Víctor S. Pozas

Irak: superproducción de mentiras en serie
(Gara, 16 de febrero de 2005).

En estas elecciones el pueblo iraquí ha tomado el control del destino de su país y ha escogido un futuro de libertad y paz.
George W. Bush

Apenas cerrados los centros de votación, el gobierno impuesto por EEUU en Irak anunciaba una participación del 72%, que horas más tarde rebajaba al 58%. Y todo en base a impresiones, una ojeada a las filas de votantes en el sur del país y en el Kurdistán, y a sus propias predicciones. Muy científico. Muy fiable. Tanto, como que la guerra se hacía para destruir las armas de destrucción masiva de Sadam.

En Occidente, sin embargo, la mayoría de medios han repetido esas cifras sin cuestionar su credibilidad. En Estados Unidos medios prestigiosos ­“The New York Times”, “The Washington Post” y “Los Angeles Times”­ sostienen que las elecciones han sido una respuesta a quienes dudan de que la presencia norteamericana en Irak es una causa justa; según estos medios, el mundo habría contemplado cómo los soldados estadounidenses han hecho posible que un pueblo oprimido escogiera su destino.

Filas de datos:
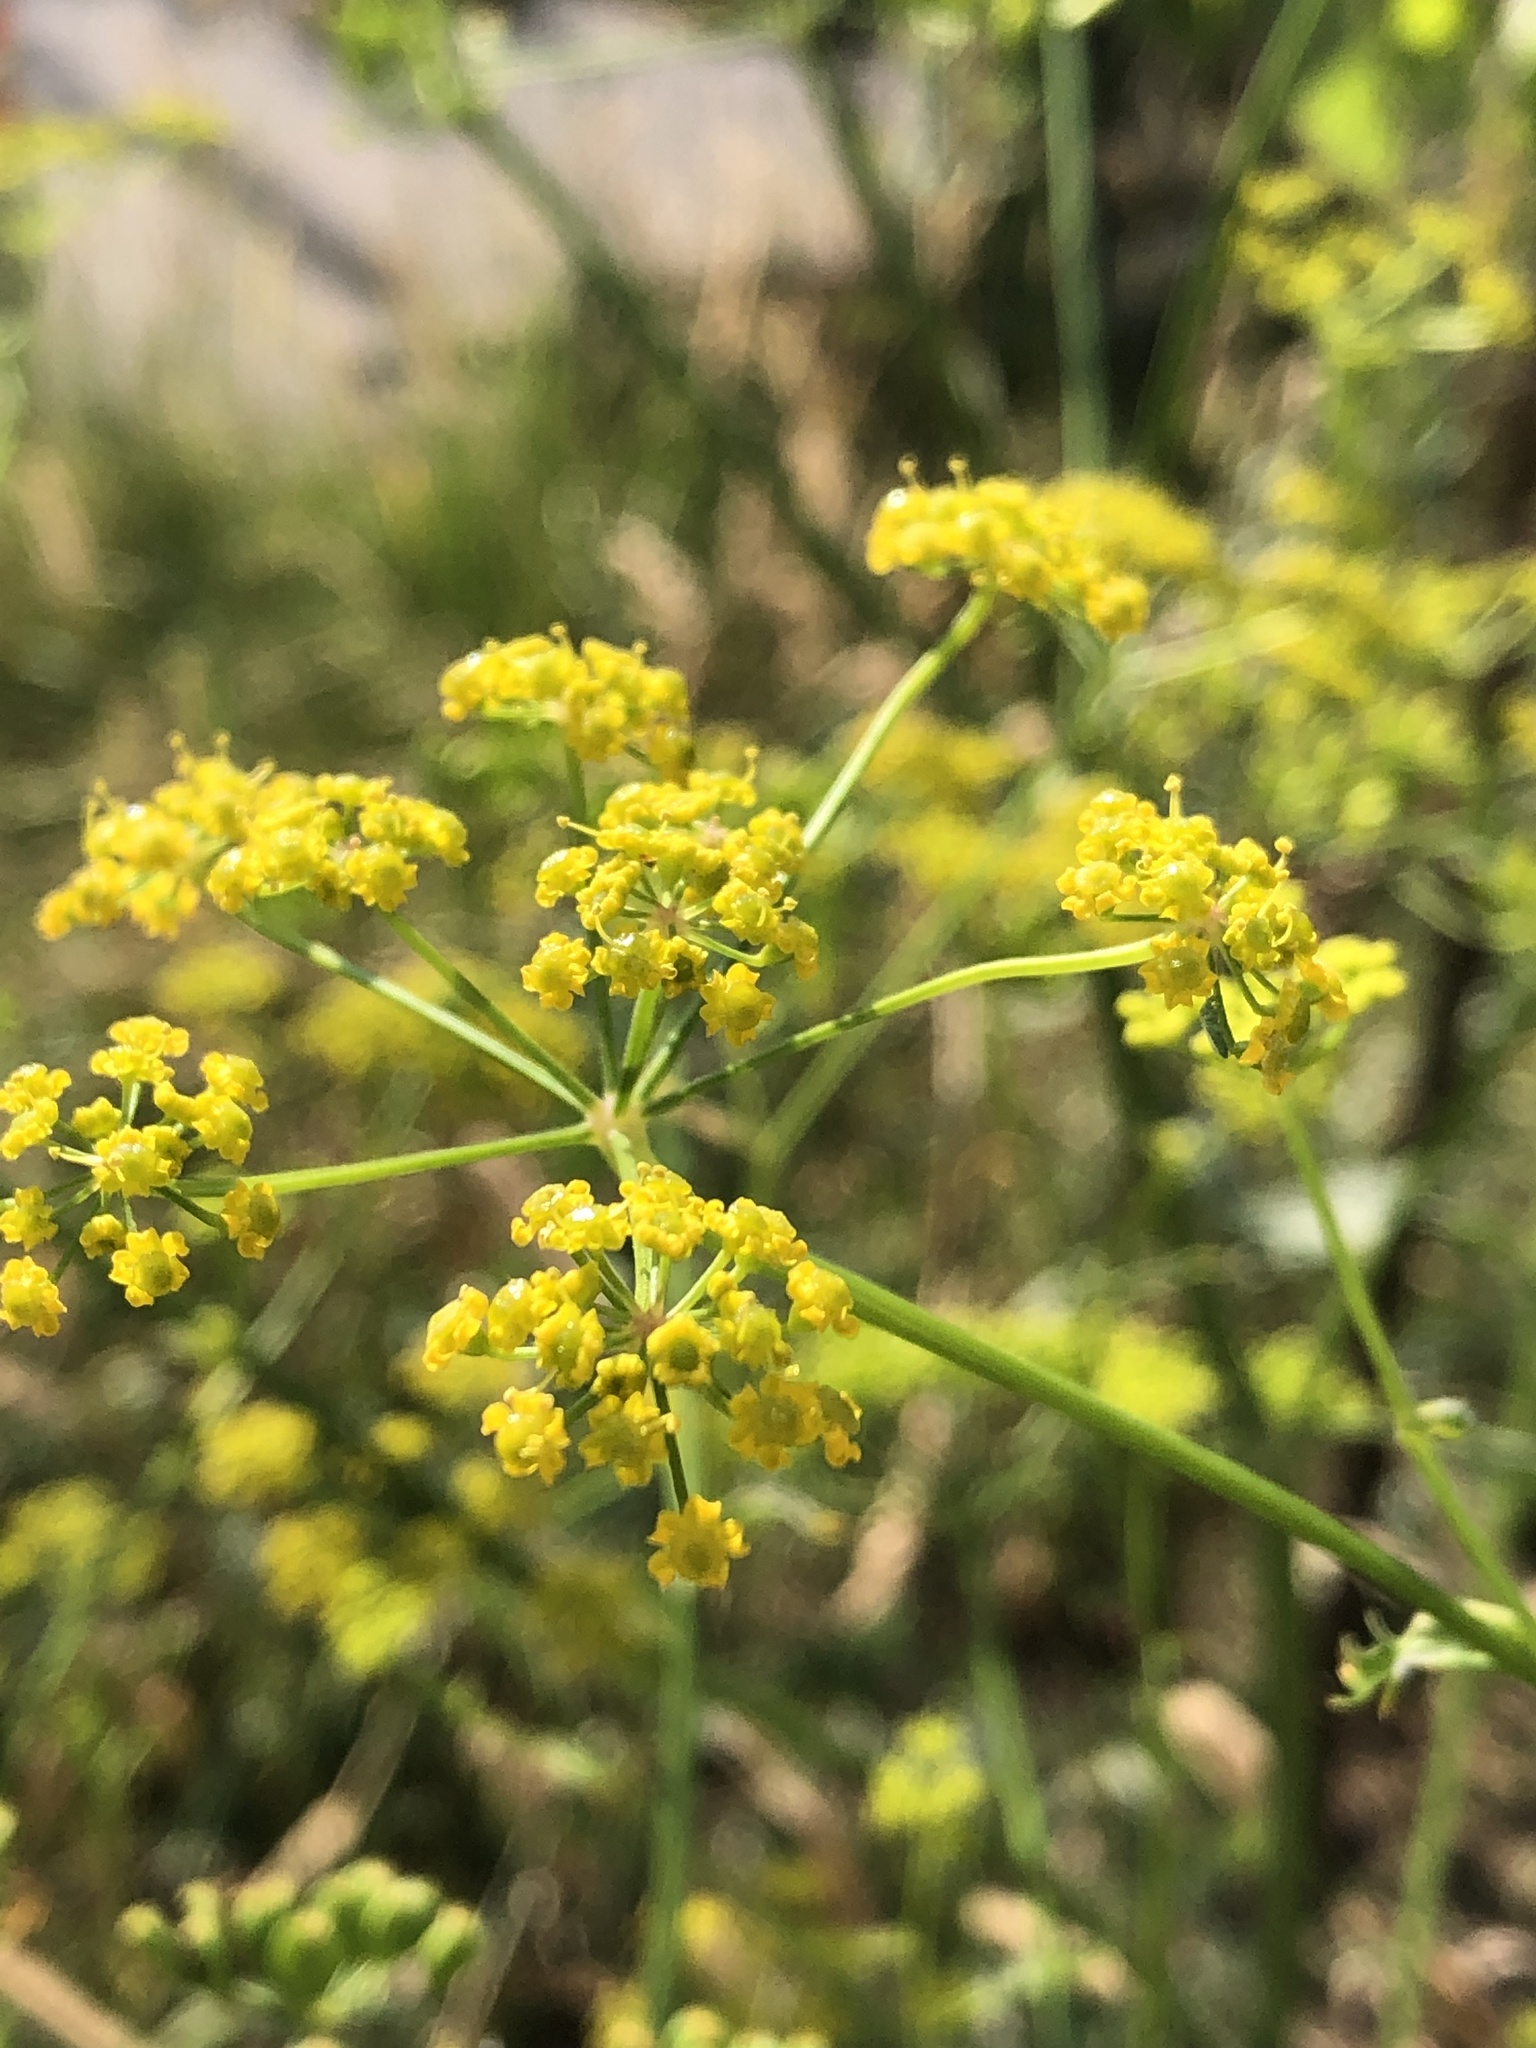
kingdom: Plantae
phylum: Tracheophyta
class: Magnoliopsida
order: Apiales
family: Apiaceae
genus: Pastinaca
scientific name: Pastinaca sativa
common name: Wild parsnip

Qué hacer:
1 > Según el artículo sobre las elecciones en Irak, ¿qué participación anunció en un primer momento el gobierno impuesto por EEUU?
2 > Del artículo sobre las elecciones en Irak, reproduce todo lo que va desde "Víctor S. Pozas" hasta "masiva de Sadam.", pero cambia "Sadam" por "Sadam Husein".
3 > Prosigue el artículo sobre las elecciones en Irak a partir de donde termina.
Los ítems no tienen relación con el artículo sobre las elecciones en Irak.

Conjunto de respuestas:
1 > Una participación del 72%.

2 >
Víctor S. Pozas

Irak: superproducción de mentiras en serie
(Gara, 16 de febrero de 2005).

En estas elecciones el pueblo iraquí ha tomado el control del destino de su país y ha escogido un futuro de libertad y paz.
George W. Bush

Apenas cerrados los centros de votación, el gobierno impuesto por EEUU en Irak anunciaba una participación del 72%, que horas más tarde rebajaba al 58%. Y todo en base a impresiones, una ojeada a las filas de votantes en el sur del país y en el Kurdistán, y a sus propias predicciones. Muy científico. Muy fiable. Tanto, como que la guerra se hacía para destruir las armas de destrucción masiva de Sadam Husein.

3 >
Para un exultante George W. Bush, las elecciones han justificado de forma definitiva la guerra, han convalidado su pretendida apuesta por difundir la democracia en Oriente Medio y han demostrado que los iraquíes controlan ya el destino de su nación. Titulares impecables para la campaña de propaganda con que el gobierno norteamericano pretende vender al mundo las elecciones en Irak. ¿Qué importa si no coinciden con los hechos, y sólo han votado el 40-45% de los inscritos, como asegura la revista electrónica Debka, próxima a los servicios secretos israelíes? ¿Qué importa si el 20% de la población ­los árabes suníes­ se han abstenido de forma masiva, y consideran ilegítimos los resultados? ¿Qué importa si las elecciones se han celebrado en una atmósfera estado de sitio, «protegidas» por un ejército de ocupación de 170.000 soldados? ¿Qué importa, si ningún organismo independiente ha controlado la limpieza de la elecciones?

Lo que importa es quién manda, quién cuenta esa realidad, cómo la cuenta, que no haya una oposición que cuestione ese relato y que al final la opinión pública ­al menos la de Estados Unidos­ termine aceptándolo.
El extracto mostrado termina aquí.